## AIM OF THE EXERCISE
Find the line containing "## 🚀 Prochaines Étapes Possibles" in the entries below. Restate it and each line after it, word for word, up to and including the line containing "3. **Gestion d'erreurs".

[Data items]
——————————

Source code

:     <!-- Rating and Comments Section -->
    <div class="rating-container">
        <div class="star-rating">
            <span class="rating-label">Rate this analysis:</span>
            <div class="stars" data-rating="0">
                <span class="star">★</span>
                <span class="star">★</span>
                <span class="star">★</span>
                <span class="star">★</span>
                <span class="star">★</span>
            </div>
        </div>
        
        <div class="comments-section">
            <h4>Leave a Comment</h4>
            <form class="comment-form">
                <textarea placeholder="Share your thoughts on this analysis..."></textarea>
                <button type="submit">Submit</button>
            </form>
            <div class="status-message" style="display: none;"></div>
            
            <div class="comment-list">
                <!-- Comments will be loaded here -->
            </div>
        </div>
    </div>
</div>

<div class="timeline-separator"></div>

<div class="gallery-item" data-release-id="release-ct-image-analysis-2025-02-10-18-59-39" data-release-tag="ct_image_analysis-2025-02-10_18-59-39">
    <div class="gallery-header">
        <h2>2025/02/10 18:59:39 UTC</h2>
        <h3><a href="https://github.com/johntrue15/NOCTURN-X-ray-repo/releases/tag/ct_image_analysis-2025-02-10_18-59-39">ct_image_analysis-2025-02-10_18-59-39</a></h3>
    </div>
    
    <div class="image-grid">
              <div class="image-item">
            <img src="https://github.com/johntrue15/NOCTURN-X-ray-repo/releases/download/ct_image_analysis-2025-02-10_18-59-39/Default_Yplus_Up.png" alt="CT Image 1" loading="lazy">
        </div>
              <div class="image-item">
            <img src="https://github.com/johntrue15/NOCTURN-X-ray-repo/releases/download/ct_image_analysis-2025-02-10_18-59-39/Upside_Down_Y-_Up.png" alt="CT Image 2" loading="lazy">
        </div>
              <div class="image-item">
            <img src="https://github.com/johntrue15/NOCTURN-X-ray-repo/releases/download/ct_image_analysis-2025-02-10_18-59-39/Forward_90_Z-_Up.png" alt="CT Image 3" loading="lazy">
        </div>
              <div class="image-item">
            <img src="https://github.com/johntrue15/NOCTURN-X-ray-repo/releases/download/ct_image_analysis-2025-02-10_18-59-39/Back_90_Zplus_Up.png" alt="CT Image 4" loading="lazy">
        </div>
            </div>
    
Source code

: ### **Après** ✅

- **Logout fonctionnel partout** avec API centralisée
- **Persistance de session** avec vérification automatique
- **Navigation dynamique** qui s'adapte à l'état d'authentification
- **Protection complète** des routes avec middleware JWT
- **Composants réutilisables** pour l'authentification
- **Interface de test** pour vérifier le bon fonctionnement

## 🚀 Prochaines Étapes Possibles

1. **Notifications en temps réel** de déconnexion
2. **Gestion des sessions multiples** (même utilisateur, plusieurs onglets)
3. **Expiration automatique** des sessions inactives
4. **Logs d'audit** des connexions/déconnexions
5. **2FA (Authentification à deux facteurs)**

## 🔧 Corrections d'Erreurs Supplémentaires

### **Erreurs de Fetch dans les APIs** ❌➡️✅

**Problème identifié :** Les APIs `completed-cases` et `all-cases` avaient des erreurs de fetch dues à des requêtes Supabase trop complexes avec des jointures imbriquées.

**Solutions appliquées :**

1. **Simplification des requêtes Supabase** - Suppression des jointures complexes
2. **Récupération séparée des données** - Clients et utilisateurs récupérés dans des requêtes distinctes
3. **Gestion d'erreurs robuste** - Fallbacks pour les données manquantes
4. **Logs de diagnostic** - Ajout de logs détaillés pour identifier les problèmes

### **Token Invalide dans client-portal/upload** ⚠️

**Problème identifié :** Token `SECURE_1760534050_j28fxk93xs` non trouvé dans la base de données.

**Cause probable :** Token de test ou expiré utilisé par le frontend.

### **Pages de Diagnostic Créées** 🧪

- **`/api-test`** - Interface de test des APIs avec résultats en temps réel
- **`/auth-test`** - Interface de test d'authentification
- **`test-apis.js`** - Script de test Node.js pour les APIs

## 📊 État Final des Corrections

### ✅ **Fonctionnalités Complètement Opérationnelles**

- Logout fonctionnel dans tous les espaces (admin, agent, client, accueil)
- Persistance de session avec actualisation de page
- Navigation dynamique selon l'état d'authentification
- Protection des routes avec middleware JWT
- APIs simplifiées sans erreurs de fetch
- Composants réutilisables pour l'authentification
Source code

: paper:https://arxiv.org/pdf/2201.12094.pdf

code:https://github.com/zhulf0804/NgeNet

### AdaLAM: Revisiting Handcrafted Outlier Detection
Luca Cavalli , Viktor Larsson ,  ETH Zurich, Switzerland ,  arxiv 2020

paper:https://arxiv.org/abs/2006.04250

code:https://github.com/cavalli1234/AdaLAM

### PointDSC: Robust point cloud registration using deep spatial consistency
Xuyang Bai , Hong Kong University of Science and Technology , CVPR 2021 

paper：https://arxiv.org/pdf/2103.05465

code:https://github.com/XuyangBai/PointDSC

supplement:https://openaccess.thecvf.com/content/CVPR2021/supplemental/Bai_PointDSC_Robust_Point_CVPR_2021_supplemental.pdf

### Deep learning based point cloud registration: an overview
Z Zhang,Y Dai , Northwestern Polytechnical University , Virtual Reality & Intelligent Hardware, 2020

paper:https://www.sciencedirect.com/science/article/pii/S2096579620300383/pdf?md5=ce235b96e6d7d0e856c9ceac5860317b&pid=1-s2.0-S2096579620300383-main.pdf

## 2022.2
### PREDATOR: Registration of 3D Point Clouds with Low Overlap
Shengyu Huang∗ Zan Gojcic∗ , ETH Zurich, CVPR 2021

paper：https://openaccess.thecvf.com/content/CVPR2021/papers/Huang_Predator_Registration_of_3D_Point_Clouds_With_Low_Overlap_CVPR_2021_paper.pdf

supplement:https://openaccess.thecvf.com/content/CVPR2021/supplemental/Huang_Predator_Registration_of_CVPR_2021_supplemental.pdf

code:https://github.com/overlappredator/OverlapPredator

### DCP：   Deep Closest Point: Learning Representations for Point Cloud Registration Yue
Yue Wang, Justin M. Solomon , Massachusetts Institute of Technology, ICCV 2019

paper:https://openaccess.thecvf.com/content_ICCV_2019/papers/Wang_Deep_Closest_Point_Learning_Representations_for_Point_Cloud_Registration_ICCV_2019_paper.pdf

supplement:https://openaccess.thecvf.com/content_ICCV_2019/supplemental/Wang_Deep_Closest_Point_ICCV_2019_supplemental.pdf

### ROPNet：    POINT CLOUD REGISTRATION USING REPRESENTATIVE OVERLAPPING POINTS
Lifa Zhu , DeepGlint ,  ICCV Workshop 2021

——————————

## RESPONSE AREA
## 🚀 Prochaines Étapes Possibles

1. **Notifications en temps réel** de déconnexion
2. **Gestion des sessions multiples** (même utilisateur, plusieurs onglets)
3. **Expiration automatique** des sessions inactives
4. **Logs d'audit** des connexions/déconnexions
5. **2FA (Authentification à deux facteurs)**

## 🔧 Corrections d'Erreurs Supplémentaires

### **Erreurs de Fetch dans les APIs** ❌➡️✅

**Problème identifié :** Les APIs `completed-cases` et `all-cases` avaient des erreurs de fetch dues à des requêtes Supabase trop complexes avec des jointures imbriquées.

**Solutions appliquées :**

1. **Simplification des requêtes Supabase** - Suppression des jointures complexes
2. **Récupération séparée des données** - Clients et utilisateurs récupérés dans des requêtes distinctes
3. **Gestion d'erreurs robuste** - Fallbacks pour les données manquantes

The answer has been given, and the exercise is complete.